A word-for-word copy of the listing is what's needed; leave out every image.

* [Material supplied]
▼▼▼

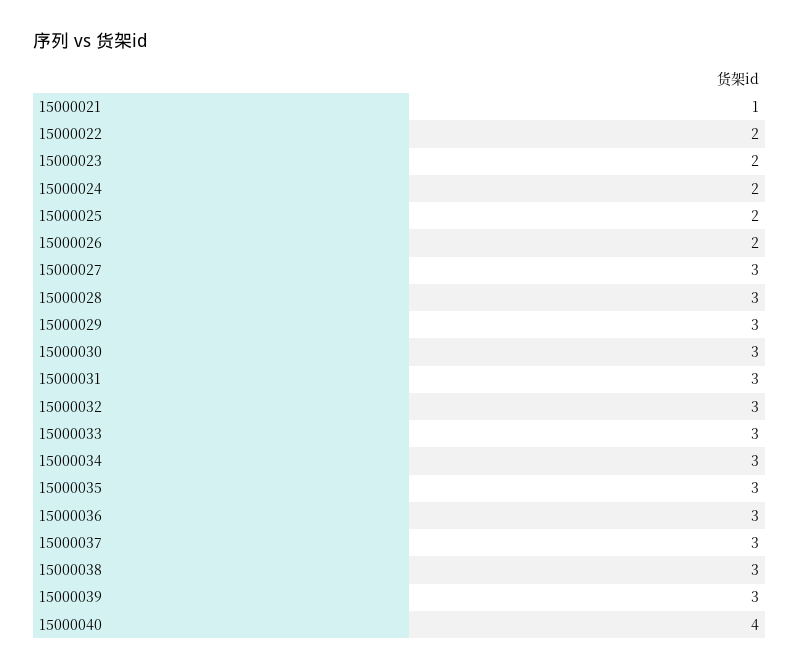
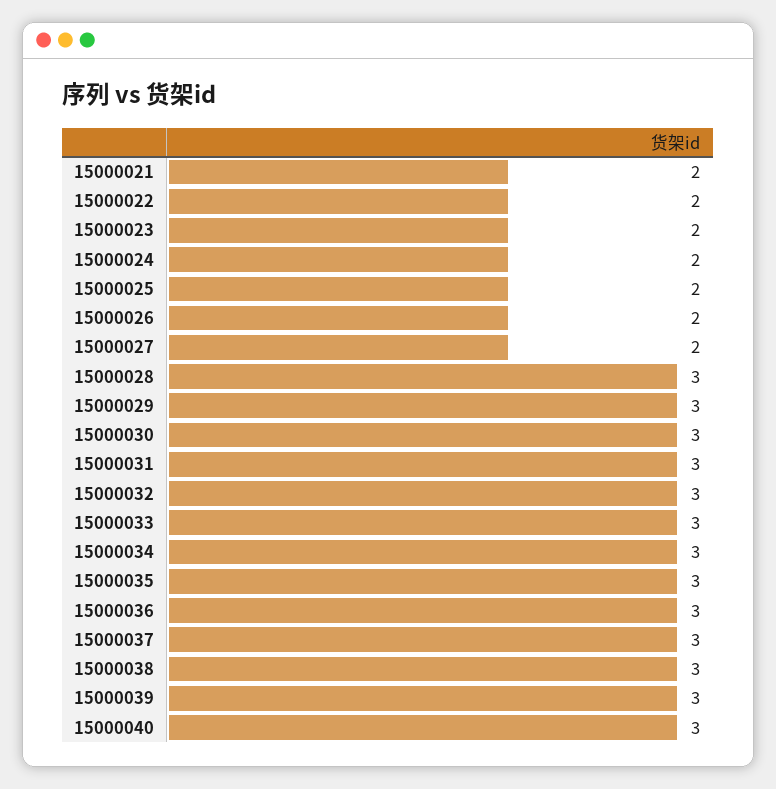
  {
-   "15000021": 1,
+   "15000021": 2,
    "15000022": 2,
    "15000023": 2,
    "15000024": 2,
    "15000025": 2,
    "15000026": 2,
-   "15000027": 3,
+   "15000027": 2,
    "15000028": 3,
    "15000029": 3,
    "15000030": 3,
    "15000031": 3,
    "15000032": 3,
    "15000033": 3,
    "15000034": 3,
    "15000035": 3,
    "15000036": 3,
    "15000037": 3,
    "15000038": 3,
    "15000039": 3,
-   "15000040": 4
+   "15000040": 3
  }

▲▲▲

* [Written answer]
  {
-   "15000021": 1,
+   "15000021": 2,
    "15000022": 2,
    "15000023": 2,
    "15000024": 2,
    "15000025": 2,
    "15000026": 2,
-   "15000027": 3,
+   "15000027": 2,
    "15000028": 3,
    "15000029": 3,
    "15000030": 3,
    "15000031": 3,
    "15000032": 3,
    "15000033": 3,
    "15000034": 3,
    "15000035": 3,
    "15000036": 3,
    "15000037": 3,
    "15000038": 3,
    "15000039": 3,
-   "15000040": 4
+   "15000040": 3
  }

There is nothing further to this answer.